Red Hat Enterprise Linux and Hitachi partner to break a record
There are many records available to be broken -- worlds tallest man, biggest hamburger or loudest crowd, to name a few. However, in the technology sector, there are records to break too; namely benchmarks. A benchmark is a way to test performance of both hardware and software. Red Hat announces that in a partnership with Hitachi, they too have broken a record -- the largest TPC-H database benchmark ever published.
"As a testament to Red Hat's continued innovation, the Red Hat Enterprise Linux team is pleased to announce that longtime Red Hat partner Hitachi, a leading global social innovation company with headquarters in Tokyo, has chosen Red Hat Enterprise Linux 6 for the largest TPC-H database benchmark ever published at a scale factor of 100 Terabytes (100,000 Gigabytes)", says Red Hat.

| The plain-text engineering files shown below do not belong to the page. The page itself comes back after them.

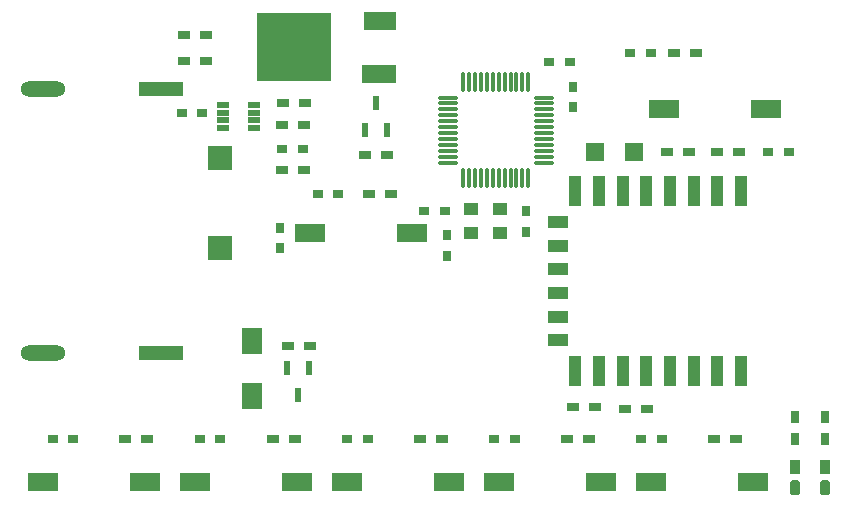
<source format=gtp>
G04*
G04 #@! TF.GenerationSoftware,Altium Limited,Altium Designer,20.0.13 (296)*
G04*
G04 Layer_Color=8421504*
%FSLAX25Y25*%
%MOIN*%
G70*
G01*
G75*
%ADD21O,0.01100X0.07087*%
%ADD22O,0.07087X0.01100*%
%ADD23R,0.04000X0.03150*%
%ADD24R,0.03500X0.03000*%
%ADD25R,0.03000X0.03500*%
%ADD26R,0.06000X0.06000*%
%ADD27R,0.07087X0.04331*%
%ADD28R,0.04331X0.10236*%
%ADD29R,0.01968X0.04724*%
%ADD30R,0.06890X0.08661*%
%ADD31R,0.03150X0.04000*%
G04:AMPARAMS|DCode=32|XSize=50mil|YSize=35mil|CornerRadius=0mil|HoleSize=0mil|Usage=FLASHONLY|Rotation=270.000|XOffset=0mil|YOffset=0mil|HoleType=Round|Shape=Octagon|*
%AMOCTAGOND32*
4,1,8,-0.00875,-0.02500,0.00875,-0.02500,0.01750,-0.01625,0.01750,0.01625,0.00875,0.02500,-0.00875,0.02500,-0.01750,0.01625,-0.01750,-0.01625,-0.00875,-0.02500,0.0*
%
%ADD32OCTAGOND32*%

%ADD33R,0.03500X0.05000*%
%ADD34R,0.05118X0.04331*%
%ADD35R,0.09843X0.05906*%
%ADD36R,0.24500X0.23000*%
%ADD37R,0.11000X0.06000*%
%ADD38R,0.11500X0.06000*%
%ADD39O,0.14961X0.05118*%
%ADD40R,0.14961X0.05118*%
G04:AMPARAMS|DCode=41|XSize=43.31mil|YSize=17.72mil|CornerRadius=2.22mil|HoleSize=0mil|Usage=FLASHONLY|Rotation=180.000|XOffset=0mil|YOffset=0mil|HoleType=Round|Shape=RoundedRectangle|*
%AMROUNDEDRECTD41*
21,1,0.04331,0.01329,0,0,180.0*
21,1,0.03888,0.01772,0,0,180.0*
1,1,0.00443,-0.01944,0.00664*
1,1,0.00443,0.01944,0.00664*
1,1,0.00443,0.01944,-0.00664*
1,1,0.00443,-0.01944,-0.00664*
%
%ADD41ROUNDEDRECTD41*%
%ADD42R,0.07874X0.07874*%
D21*
X249032Y312910D02*
D03*
X251000D02*
D03*
X252969D02*
D03*
X254937D02*
D03*
X256906D02*
D03*
X258874D02*
D03*
X260843D02*
D03*
X262811D02*
D03*
X264780D02*
D03*
X266748D02*
D03*
X268717D02*
D03*
X270685D02*
D03*
Y345000D02*
D03*
X268717D02*
D03*
X266748D02*
D03*
X264780D02*
D03*
X262811D02*
D03*
X260843D02*
D03*
X258874D02*
D03*
X256906D02*
D03*
X254937D02*
D03*
X252969D02*
D03*
X251000D02*
D03*
X249032D02*
D03*
D22*
X275903Y318128D02*
D03*
Y320097D02*
D03*
Y322065D02*
D03*
Y324034D02*
D03*
Y326002D02*
D03*
Y327971D02*
D03*
Y329939D02*
D03*
Y331908D02*
D03*
Y333876D02*
D03*
Y335845D02*
D03*
Y337813D02*
D03*
Y339782D02*
D03*
X243813D02*
D03*
Y337813D02*
D03*
Y335845D02*
D03*
Y333876D02*
D03*
Y331908D02*
D03*
Y329939D02*
D03*
Y327971D02*
D03*
Y326002D02*
D03*
Y324034D02*
D03*
Y322065D02*
D03*
Y320097D02*
D03*
Y318128D02*
D03*
D23*
X324300Y321500D02*
D03*
X317000D02*
D03*
X333700D02*
D03*
X341000D02*
D03*
X326650Y354500D02*
D03*
X319350D02*
D03*
X198000Y257000D02*
D03*
X190700D02*
D03*
X143693Y226000D02*
D03*
X136393D02*
D03*
X192770D02*
D03*
X185470D02*
D03*
X241846D02*
D03*
X234546D02*
D03*
X302850Y236000D02*
D03*
X310150D02*
D03*
X340000Y226000D02*
D03*
X332700D02*
D03*
X285700Y236500D02*
D03*
X293000D02*
D03*
X290923Y226000D02*
D03*
X283623D02*
D03*
X224800Y307500D02*
D03*
X217500D02*
D03*
X216350Y320500D02*
D03*
X223650D02*
D03*
X155850Y360500D02*
D03*
X163150D02*
D03*
Y352000D02*
D03*
X155850D02*
D03*
X188700Y315500D02*
D03*
X196000D02*
D03*
X188700Y330500D02*
D03*
X196000D02*
D03*
X196300Y338000D02*
D03*
X189000D02*
D03*
D24*
X350600Y321500D02*
D03*
X357500D02*
D03*
X311500Y354500D02*
D03*
X304600D02*
D03*
X277600Y351500D02*
D03*
X284500D02*
D03*
X112100Y226006D02*
D03*
X119000D02*
D03*
X161177D02*
D03*
X168077D02*
D03*
X210254D02*
D03*
X217154D02*
D03*
X308407D02*
D03*
X315307D02*
D03*
X259330D02*
D03*
X266230D02*
D03*
X242900Y302000D02*
D03*
X236000D02*
D03*
X207400Y307500D02*
D03*
X200500D02*
D03*
X162000Y334500D02*
D03*
X155100D02*
D03*
X195500Y322500D02*
D03*
X188600D02*
D03*
D25*
X285500Y343400D02*
D03*
Y336500D02*
D03*
X270000Y302000D02*
D03*
Y295100D02*
D03*
X243500Y293900D02*
D03*
Y287000D02*
D03*
X188000Y296400D02*
D03*
Y289500D02*
D03*
D26*
X293000Y321500D02*
D03*
X306000D02*
D03*
D27*
X280476Y258874D02*
D03*
Y266748D02*
D03*
Y274622D02*
D03*
Y282496D02*
D03*
Y290370D02*
D03*
Y298244D02*
D03*
D28*
X341500Y248638D02*
D03*
X333626D02*
D03*
X325752D02*
D03*
X317878D02*
D03*
X310004D02*
D03*
X302130D02*
D03*
X294256D02*
D03*
X286382D02*
D03*
Y308480D02*
D03*
X294256D02*
D03*
X302130D02*
D03*
X310004D02*
D03*
X317878D02*
D03*
X325752D02*
D03*
X333626D02*
D03*
X341500D02*
D03*
D29*
X197740Y249500D02*
D03*
X190260D02*
D03*
X194000Y240500D02*
D03*
X216260Y329000D02*
D03*
X223740D02*
D03*
X220000Y338000D02*
D03*
D30*
X178500Y240445D02*
D03*
Y258555D02*
D03*
D31*
X369500Y233150D02*
D03*
Y225850D02*
D03*
X359500Y233150D02*
D03*
Y225850D02*
D03*
D32*
X369526Y209500D02*
D03*
X359526D02*
D03*
D33*
X369526Y216500D02*
D03*
X359526D02*
D03*
D34*
X261200Y302500D02*
D03*
Y294600D02*
D03*
X251500Y302500D02*
D03*
Y294600D02*
D03*
D35*
X232000Y294500D02*
D03*
X198000D02*
D03*
X350000Y336000D02*
D03*
X316000D02*
D03*
X311500Y211500D02*
D03*
X345500D02*
D03*
X260875D02*
D03*
X294875D02*
D03*
X210250D02*
D03*
X244250D02*
D03*
X159625D02*
D03*
X193625D02*
D03*
X109000D02*
D03*
X143000D02*
D03*
D36*
X192500Y356500D02*
D03*
D37*
X221113Y365345D02*
D03*
D38*
X221013Y347545D02*
D03*
D39*
X108815Y254500D02*
D03*
Y342500D02*
D03*
D40*
X148185Y254500D02*
D03*
Y342500D02*
D03*
D41*
X168882Y337339D02*
D03*
X179118Y334780D02*
D03*
Y332220D02*
D03*
Y329661D02*
D03*
Y337339D02*
D03*
X168882Y334780D02*
D03*
Y332220D02*
D03*
Y329661D02*
D03*
D42*
X168000Y289500D02*
D03*
Y319500D02*
D03*
M02*

</source>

The company further says, "running on Hitachi's BladeSymphony BS2000 hardware and using Hitachi Advanced Data Binder database, Red Hat Enterprise Linux played an integral role in the first ever TPC-H result at the 100TB scale factor. The TPC-H benchmark measures decision support performance using a suite of business-oriented ad hoc queries and concurrent data modifications".
I reached out to Red Hat to better explain what a TPC-H benchmark actually is.
According to Yan Fisher, senior principal product marketing manager for Red Hat, "the TPC-H benchmark is used to evaluate the performance of business intelligence/data warehousing (BIDW) and decision support (DSS) systems for various standard database sizes, referred to as the scale factor (SF). The benchmark measures the combined performance of a particular database manager on a specific computer system at various scale factors".
He further explains, "this is not a transactional benchmark, i.e. the database is not modified in real time; instead a series of batch operations are performed against existing data, which is mostly read and seldom written. From a real world perspective, data warehousing (and the scalability thereof) allows analysts to scour vast repositories of customer and market information to uncover new markets, opportunities and cost-saving measures, a vital capability in a data-heavy world".
Obviously, this is a very important benchmark and it speaks volumes that Hitachi chose Red Hat Enterprise Linux to run it. This can be seen as yet another win for the billion-dollar Linux-focused company and the Linux community overall.